▸ What the task requires
Render every line of the data exactly as written, and leave out the pictures.

▸ Dataset content
==*==
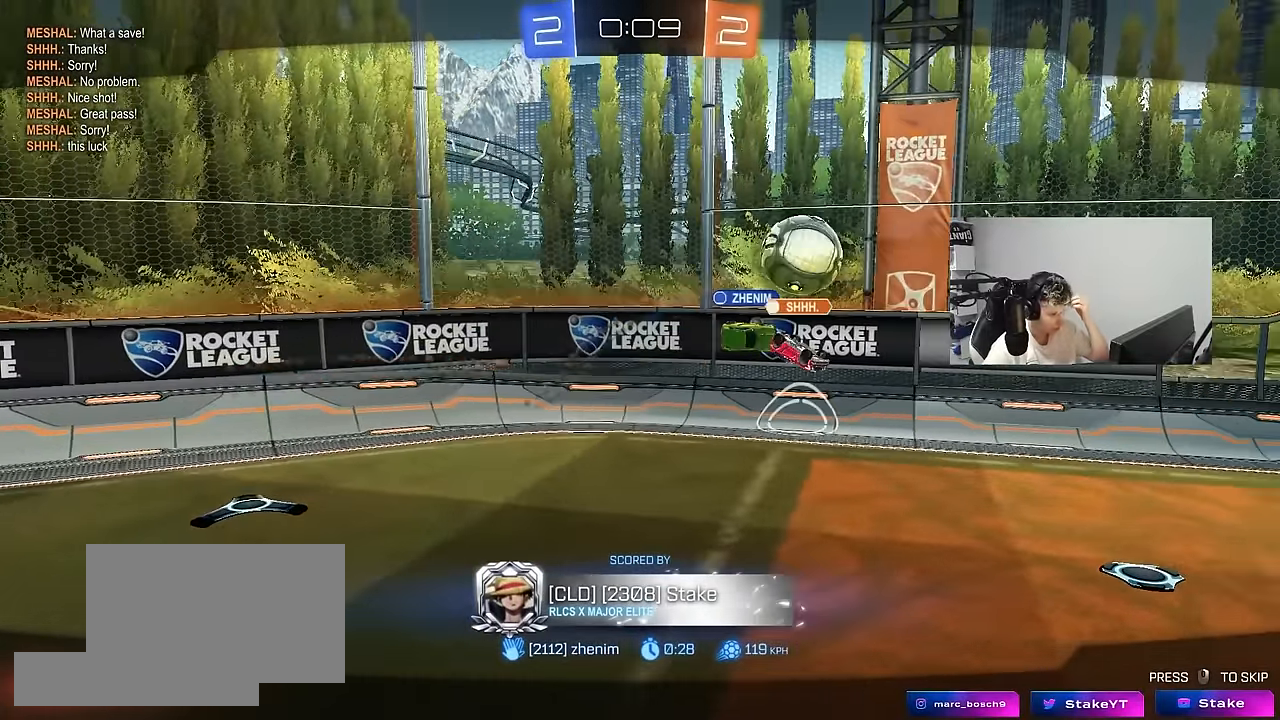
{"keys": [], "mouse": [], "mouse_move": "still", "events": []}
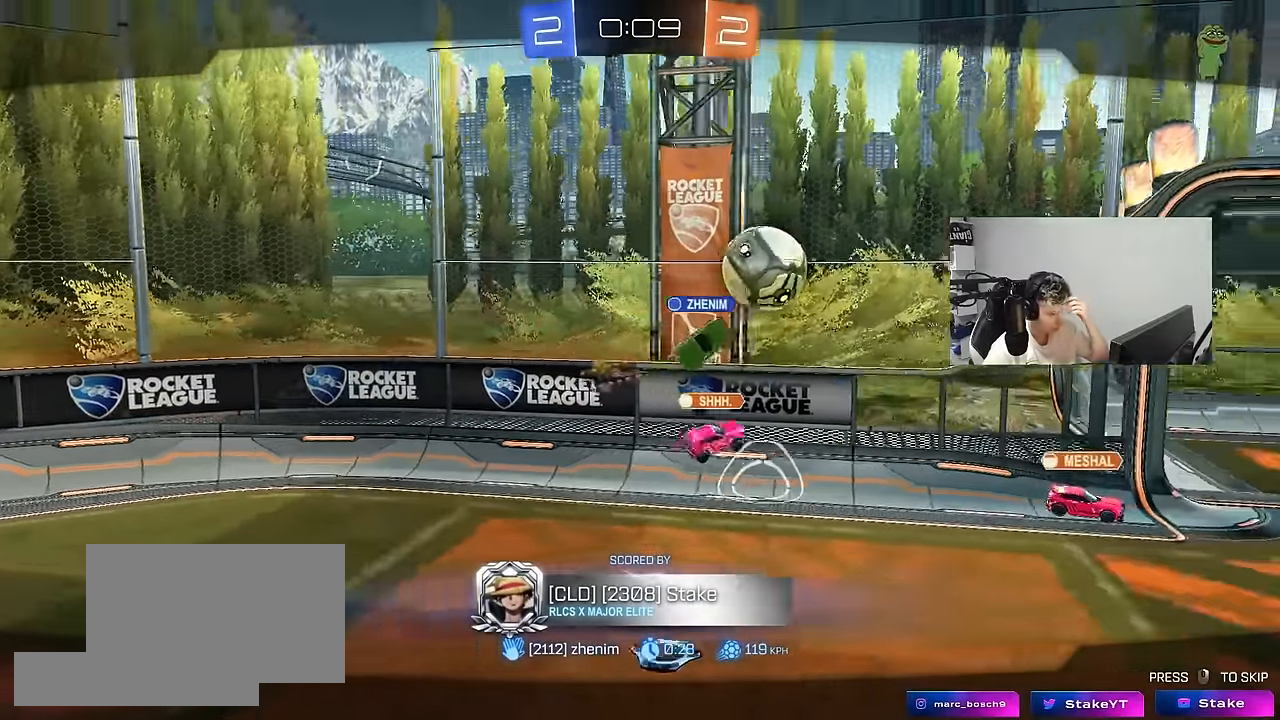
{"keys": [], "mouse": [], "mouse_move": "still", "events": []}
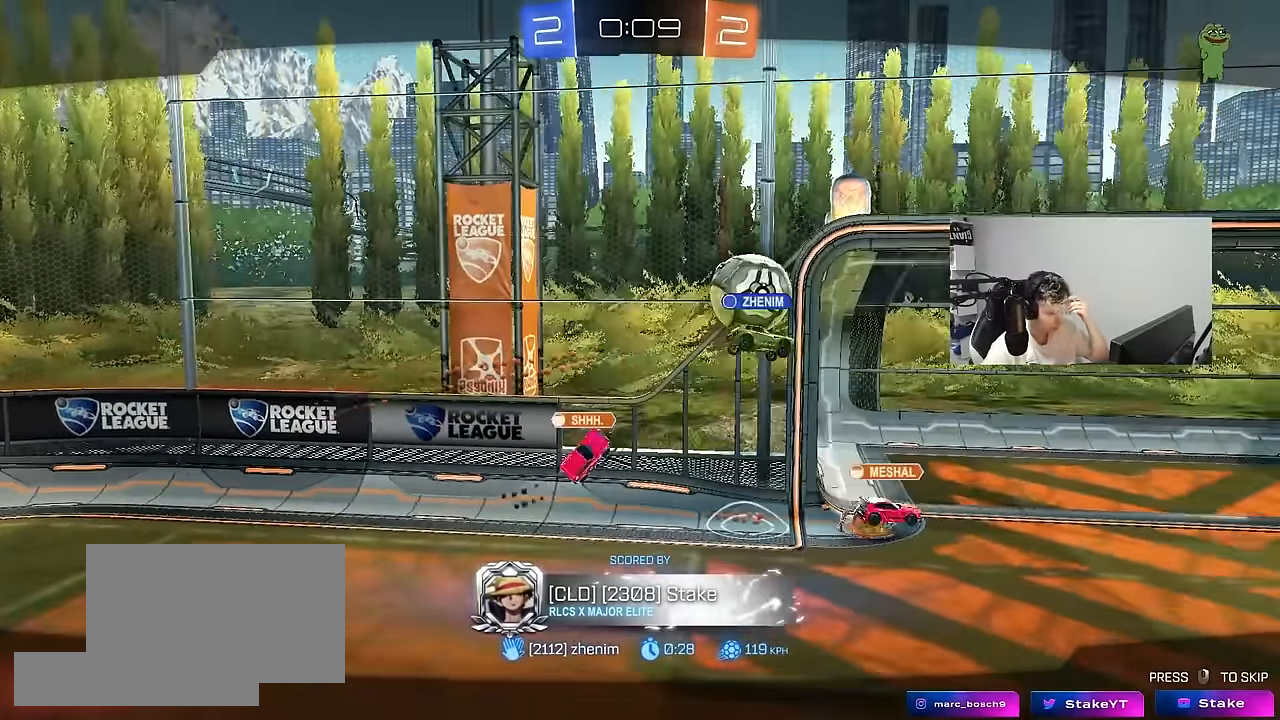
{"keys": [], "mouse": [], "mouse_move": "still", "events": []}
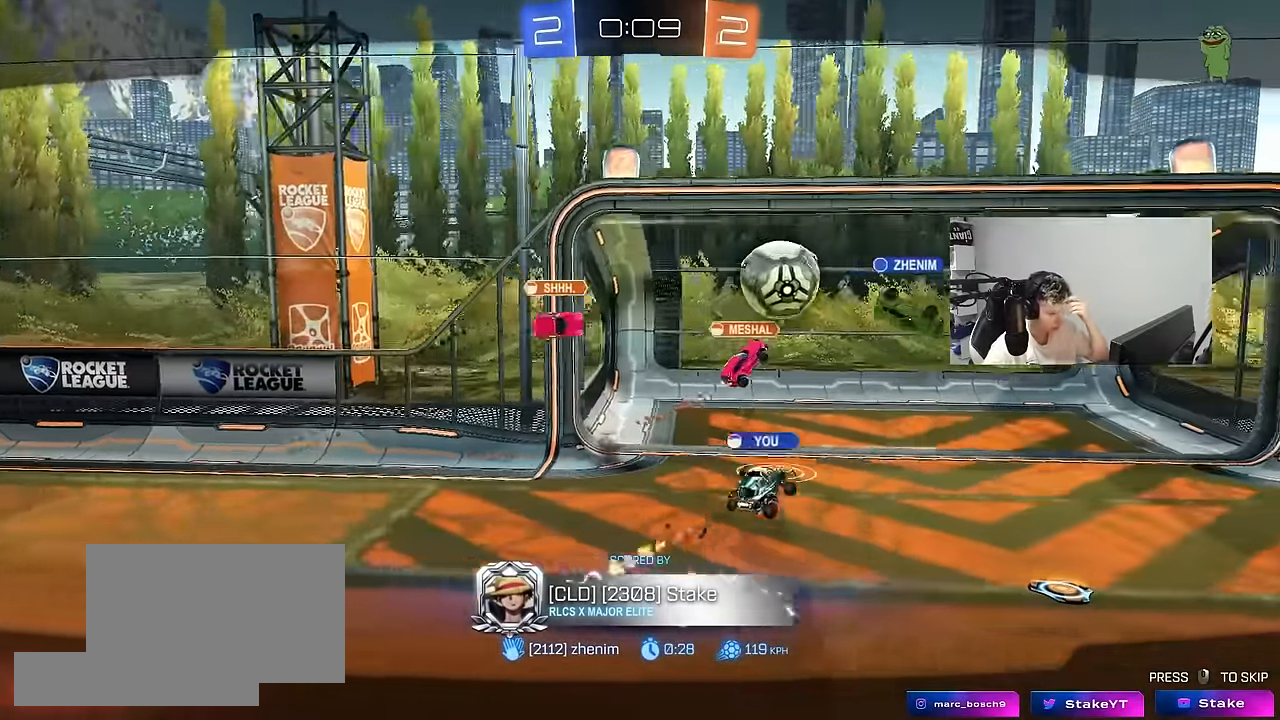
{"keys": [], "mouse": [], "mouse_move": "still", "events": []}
==*==
▸ Exercise answer
{"keys": [], "mouse": [], "mouse_move": "still", "events": []}
{"keys": [], "mouse": [], "mouse_move": "still", "events": []}
{"keys": [], "mouse": [], "mouse_move": "still", "events": []}
{"keys": [], "mouse": [], "mouse_move": "still", "events": []}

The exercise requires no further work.